• [YOUR ASSIGNMENT]:
Reproduce all entries verbatim, with nothing added or dropped.

(DATA FOR PROCESSING Opens)

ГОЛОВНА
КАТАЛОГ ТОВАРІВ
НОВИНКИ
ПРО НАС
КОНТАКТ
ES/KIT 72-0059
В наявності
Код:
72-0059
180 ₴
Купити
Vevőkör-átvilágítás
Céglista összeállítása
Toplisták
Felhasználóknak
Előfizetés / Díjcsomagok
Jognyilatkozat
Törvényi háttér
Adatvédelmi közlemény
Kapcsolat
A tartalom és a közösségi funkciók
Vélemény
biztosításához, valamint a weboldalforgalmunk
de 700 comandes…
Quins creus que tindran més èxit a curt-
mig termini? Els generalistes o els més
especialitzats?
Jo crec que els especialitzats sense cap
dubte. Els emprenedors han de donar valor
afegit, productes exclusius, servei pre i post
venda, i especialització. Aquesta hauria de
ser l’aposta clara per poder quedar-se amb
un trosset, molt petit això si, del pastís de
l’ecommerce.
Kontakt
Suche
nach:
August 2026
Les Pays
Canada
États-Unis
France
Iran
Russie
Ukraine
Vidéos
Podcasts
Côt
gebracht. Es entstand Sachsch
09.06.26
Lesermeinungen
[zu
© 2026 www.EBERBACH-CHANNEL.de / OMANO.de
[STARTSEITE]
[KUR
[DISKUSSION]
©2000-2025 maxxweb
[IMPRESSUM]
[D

(DATA FOR PROCESSING Closes)

• [FINISHED TASK]:
ГОЛОВНА
КАТАЛОГ ТОВАРІВ
НОВИНКИ
ПРО НАС
КОНТАКТ
ES/KIT 72-0059
В наявності
Код:
72-0059
180 ₴
Купити
Vevőkör-átvilágítás
Céglista összeállítása
Toplisták
Felhasználóknak
Előfizetés / Díjcsomagok
Jognyilatkozat
Törvényi háttér
Adatvédelmi közlemény
Kapcsolat
A tartalom és a közösségi funkciók
Vélemény
biztosításához, valamint a weboldalforgalmunk
de 700 comandes…
Quins creus que tindran més èxit a curt-
mig termini? Els generalistes o els més
especialitzats?
Jo crec que els especialitzats sense cap
dubte. Els emprenedors han de donar valor
afegit, productes exclusius, servei pre i post
venda, i especialització. Aquesta hauria de
ser l’aposta clara per poder quedar-se amb
un trosset, molt petit això si, del pastís de
l’ecommerce.
Kontakt
Suche
nach:
August 2026
Les Pays
Canada
États-Unis
France
Iran
Russie
Ukraine
Vidéos
Podcasts
Côt
gebracht. Es entstand Sachsch
09.06.26
Lesermeinungen
[zu
© 2026 www.EBERBACH-CHANNEL.de / OMANO.de
[STARTSEITE]
[KUR
[DISKUSSION]
©2000-2025 maxxweb
[IMPRESSUM]
[D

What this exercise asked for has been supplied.